When I watch it now, it seems so relevant. Humans cross the boundaries of Nature and there are consequences.
A war erupts until the balance is established again.
Japanese perception of nature
I am always fascinated by how the Japanese emphasizes living in harmony with nature. In G7, it is the only nation that is not monotheistic.
The majority of the people will say they are atheists, but what they usually mean is they don't follow organized religions. There are millions of gods in Japan, based on the animistic Shinto beliefs. Buddism is integrated into the Shinto system as well.

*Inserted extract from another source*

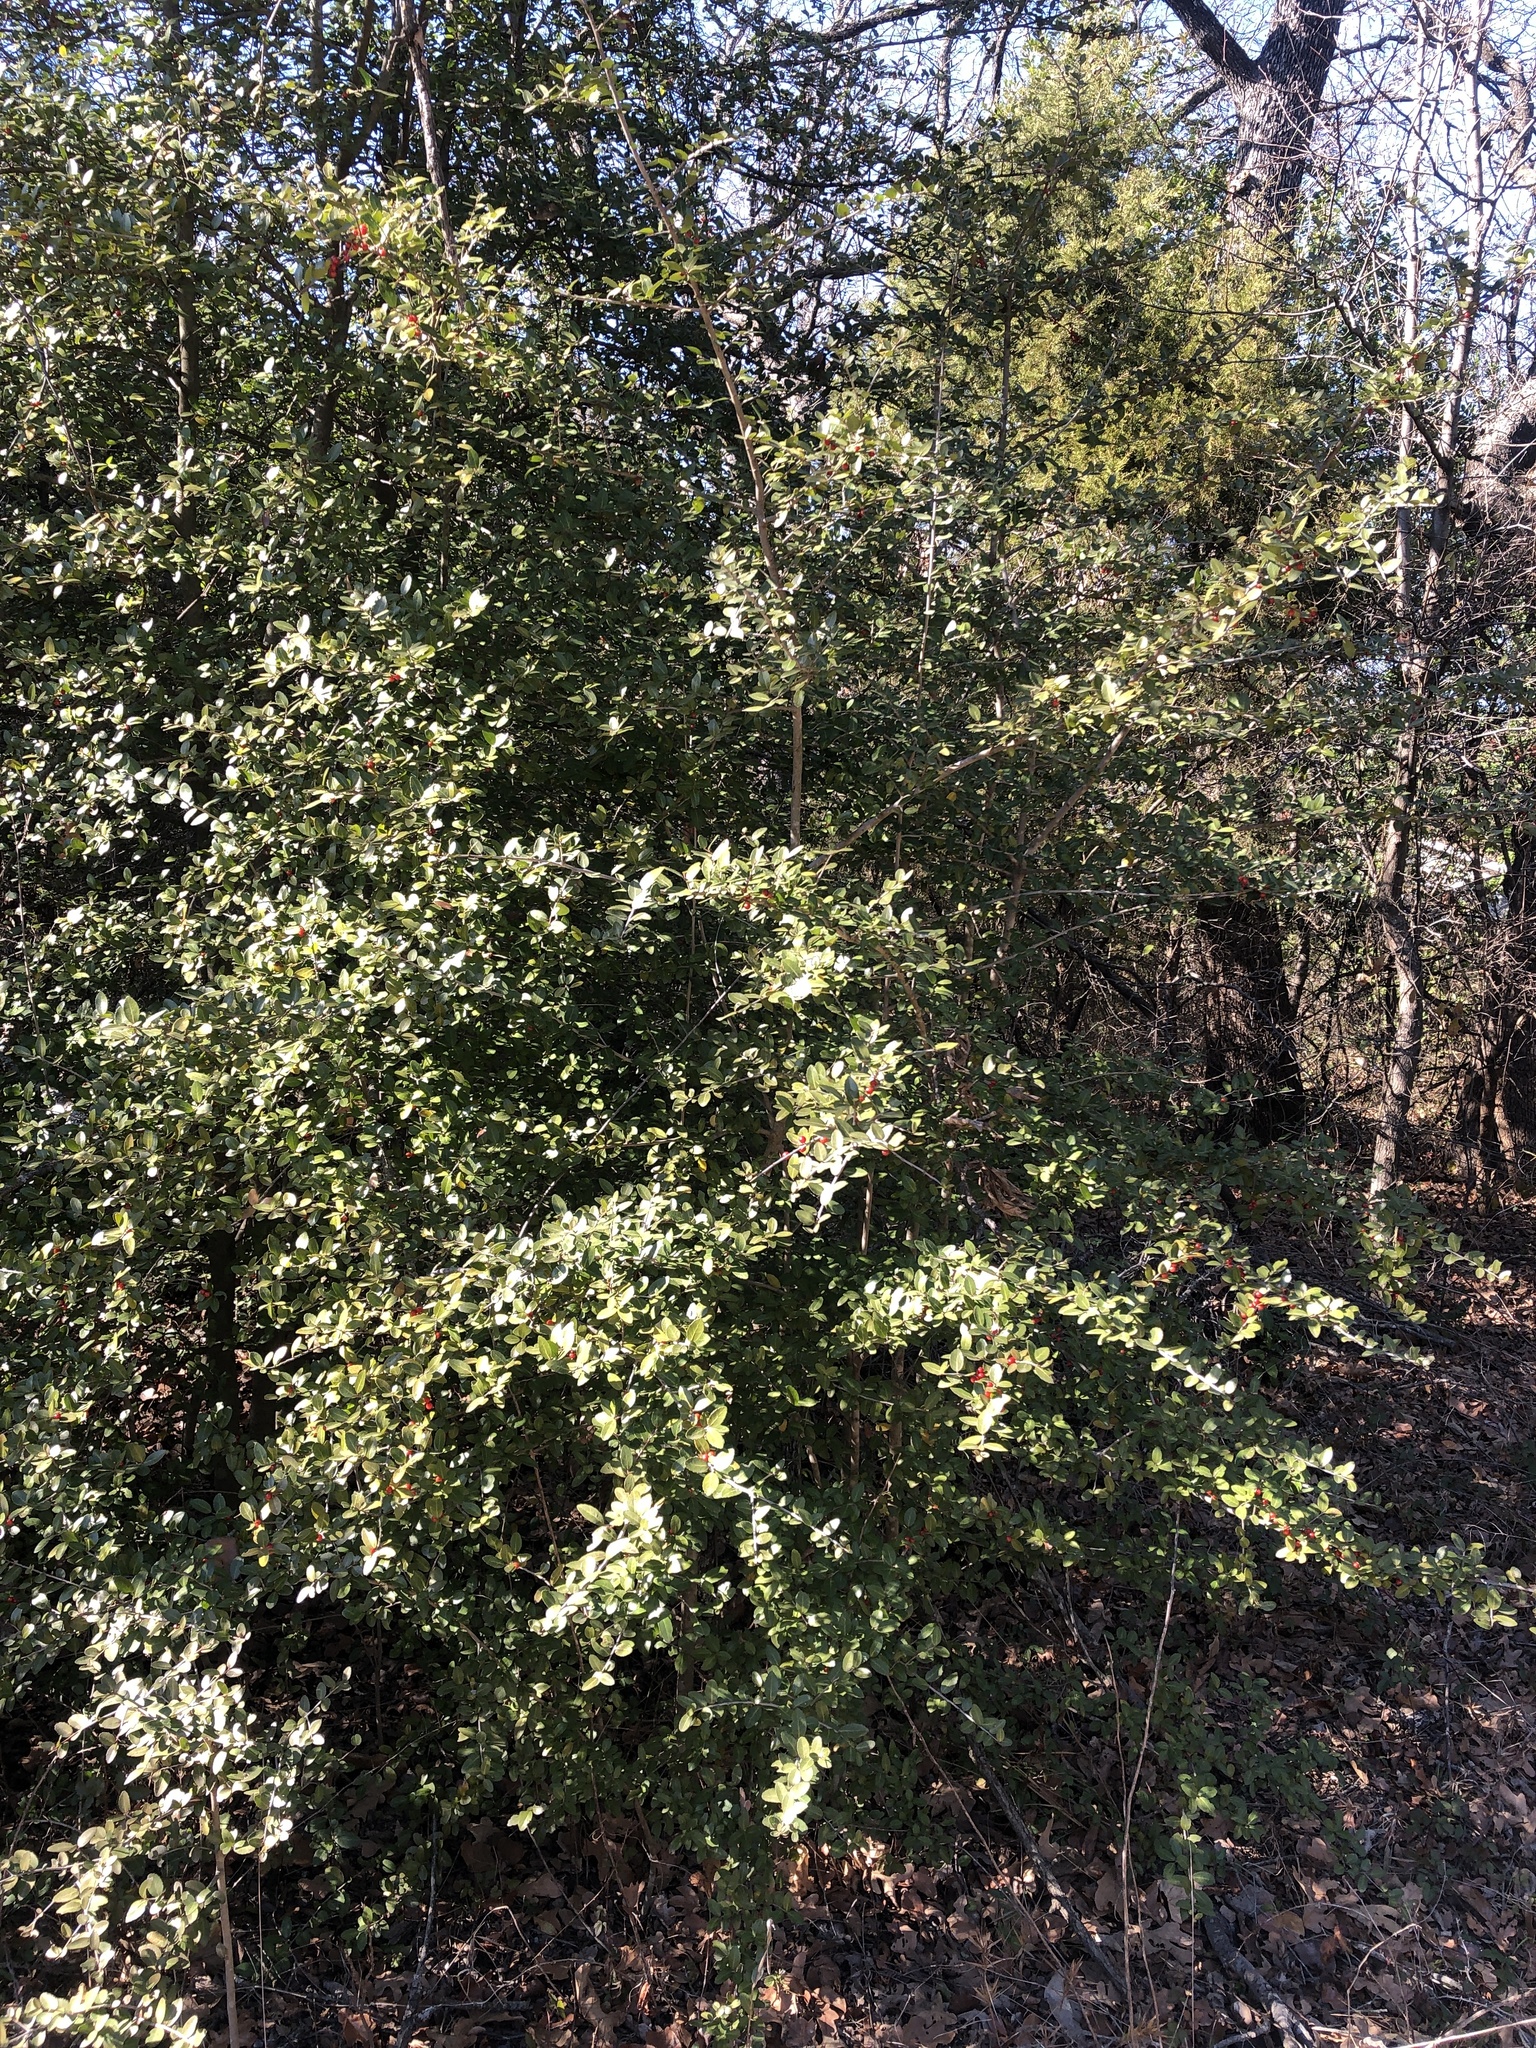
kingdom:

People go to Shinto shrines and Buddist temples, and most of the time they are not even aware of the difference. They may marry in Christian ceremonies, and it is OK too.
Shinto is written as 神道 in Japanese and is the combination of two words: 神 (read kami) and 道 (read michi), which means the way. I feel the term 神 is not the same as "god" as we understand. It also includes spirits and invisible forces.
It is very common to see Shinto shrines associated with natural forces, such as mountains, rivers, big rocks, trees, and the ocean. The worship of such gods, I feel, is not worshipping a God in the monotheistic sense, not even in polytheistic sense (such as ancient Greeks, Romans, or idol-worshipping practices.) It is more about honoring or greeting those invisible forces.
Disturbing the harmony
There is a very common word called, 八百万の神 (やおよろずのかみ, Yaoyorozu no Kami), which means "millions of gods." They say "we live together with millions of gods".
Many people take pride in how they honor the harmony within the society, but also with the greater Nature. Honoring the invisible forces within Nature is one way of keeping harmony.
It also signifies the greater acceptance that humans are helpless against natural disasters, such as earthquakes, typhoons, floods, famine, volcanos.
I heard many comments that humans (outside Japan) are arrogant and reckless against Nature. They criticize the extreme ways humans attack and destroy Nature.
As there will be consequences.
For a detailed analysis of Miyazaki's take on human vs. Nature, you can refer to
Loy, David & Goodhew, Linda (February 2004). "The Dharma of Miyazaki Hayao: Revenge vs. Compassion in Nausicaa and Mononoke."